Articulista Invitado

El voto de la mujer en México

Hoy nos parece normal, pero hubo épocas en que regímenes se resistieron a reconocer un derecho que nunca debió estar en duda.

Las mujeres empezaron a votar en el mundo en el siglo XX. Llevó 100 años para que pudieran hacerlo en todo el planeta, desde 1912 en Australia (restringido a las mujeres blancas) hasta 2011 en Arabia Saudita (que no podrán ejercerlo sino hasta 2015).

Hoy vivimos un contexto de visibilidad positiva e inspiradora para niñas y adultas. Ya sea en las páginas de la historia patria o en las de los periódicos, nos enteramos de historias de mujeres con vidas plenas de significado.

Hoy nos parece normal que las mujeres voten y sean votadas, pero no fue siempre así. Hubo épocas en las que los diversos regímenes democráticos en el mundo se resistieron a reconocer un derecho que nunca debió estar en duda.

La negación del derecho de la mujer al voto pasaba por oposiciones férreas hasta anec-dóticas: la reforma propuesta por Lázaro Cárdenas al artículo 34 de la Constitución para que las mujeres pudieran votar se quedó en el limbo de los entretelones del Congreso porque, se corrió lo voz, el voto de las mujeres podría ser “influido por los curas”.

En 1947, durante la administración de Miguel Alemán, se concedió el voto a las mujeres, pero solo en comicios municipales. La condición de ciudadanía secundaria revelaba la visión de los tiempos en México. Pioneros en el reconocimiento al voto femenino habían sido efímeramente Yucatán (1923), San Luis Potosí y Chiapas (1925).

Todos estos antecedentes cuajarían hasta 1953, apenas rebasada la primera mitad del siglo XX, cuando hacía décadas que las mujeres podían votar en Inglaterra, Alemania, Canadá, Estados Unidos, España, Ecuador y Brasil, por ejemplo.

Como muestra de los alcances de la acción femenina en todos los ámbitos sociales, hace apenas unos días nos enteramos de dos casos que vale la pena subrayar.

En primer término, la abogada mexicana Alejandra Ancheita se hizo merecedora al Premio Martin Ennals 2014 (considerado el Nobel de los derechos humanos), en reconocimiento a la labor valiente y entregada que desempeña, dando la cara por personas que sufren violencia e injusticias.

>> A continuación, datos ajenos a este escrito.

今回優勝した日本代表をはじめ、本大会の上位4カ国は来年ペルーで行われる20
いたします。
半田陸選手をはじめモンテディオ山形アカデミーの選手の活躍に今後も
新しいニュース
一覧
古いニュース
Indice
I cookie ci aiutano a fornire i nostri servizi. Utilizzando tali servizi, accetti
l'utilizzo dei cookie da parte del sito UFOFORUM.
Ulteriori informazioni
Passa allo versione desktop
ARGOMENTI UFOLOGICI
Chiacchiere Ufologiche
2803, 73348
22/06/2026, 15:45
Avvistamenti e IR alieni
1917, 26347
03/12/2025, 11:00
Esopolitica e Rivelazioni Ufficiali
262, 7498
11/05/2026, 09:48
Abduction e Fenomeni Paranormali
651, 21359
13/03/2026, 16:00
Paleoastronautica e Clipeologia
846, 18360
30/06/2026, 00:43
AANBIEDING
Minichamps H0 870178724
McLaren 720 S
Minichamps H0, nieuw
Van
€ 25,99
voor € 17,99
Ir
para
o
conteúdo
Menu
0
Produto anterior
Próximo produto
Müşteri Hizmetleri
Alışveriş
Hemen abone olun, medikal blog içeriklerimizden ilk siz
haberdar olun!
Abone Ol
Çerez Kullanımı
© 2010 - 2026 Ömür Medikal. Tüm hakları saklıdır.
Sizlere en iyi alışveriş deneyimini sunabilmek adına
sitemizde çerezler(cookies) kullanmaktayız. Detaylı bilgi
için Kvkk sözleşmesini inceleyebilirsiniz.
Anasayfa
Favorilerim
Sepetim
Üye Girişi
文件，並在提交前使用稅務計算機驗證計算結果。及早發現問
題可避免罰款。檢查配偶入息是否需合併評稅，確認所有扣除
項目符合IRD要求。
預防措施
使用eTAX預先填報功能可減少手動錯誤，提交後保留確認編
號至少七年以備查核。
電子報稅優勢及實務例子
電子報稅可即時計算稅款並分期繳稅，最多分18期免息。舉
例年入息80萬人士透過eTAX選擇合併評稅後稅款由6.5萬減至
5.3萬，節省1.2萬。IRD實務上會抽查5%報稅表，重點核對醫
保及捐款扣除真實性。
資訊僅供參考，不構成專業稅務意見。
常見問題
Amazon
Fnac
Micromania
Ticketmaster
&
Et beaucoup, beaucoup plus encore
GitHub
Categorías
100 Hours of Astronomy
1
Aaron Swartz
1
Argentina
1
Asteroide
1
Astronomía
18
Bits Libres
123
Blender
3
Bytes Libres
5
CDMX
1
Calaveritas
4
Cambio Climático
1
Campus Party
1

Por otro lado, la joven paquistaní Malala Yousafzai, cuyo nombre se ha alzado como símbolo de la lucha por la igualdad y la educación equitativa para las mujeres en todo el mundo, a sus 17 años se ha convertido en la persona más joven en recibir el premio Nobel de la Paz.

Que Ancheita y Yousafzai estén en los principales titulares nos permite revalorar esta celebración del calendario cívico nacional. Podemos ver que hay avances, aunque todavía resulten insuficientes.

No es momento de detenernos. Hay que impulsar, con la ley en la mano, el reconocimiento de los derechos de la mujer en todos los ámbitos y en todas las circunstancias, respecto a todas las mujeres, sin importar su condición étnica, educativa, social y económica. Reconocer estos derechos es una cuestión de justicia elemental.

En su autobiografía, Malala escribió: “Nos damos cuenta de la importancia de nuestras voces solo cuando nos obligan a guardar silencio”. Pues bien, gracias a su ejemplo, gracias al ejemplo de Ancheita, gracias a que vivimos en un país con voto para las mujeres es que sus voces pueden sonar fuerte en la opinión pública nacional y redefinir el rumbo de nuestra patria.

En este contexto de celebración, que no debe ser acrítica ni incondicional, estas mujeres, una paquistaní y otra mexicana, ambas con estatura universal, lanzan un mensaje poderoso a nuestras niñas y adolescentes, pues les hacen ver lo valiosas y productivas que pueden ser sus vidas, así como la profundidad que pueden llegar a alcanzar sus aspiraciones. Con el poder inspirador de tales ejemplos es como una sociedad comienza a cambiar; no por decreto, sino desde sus mismas raíces.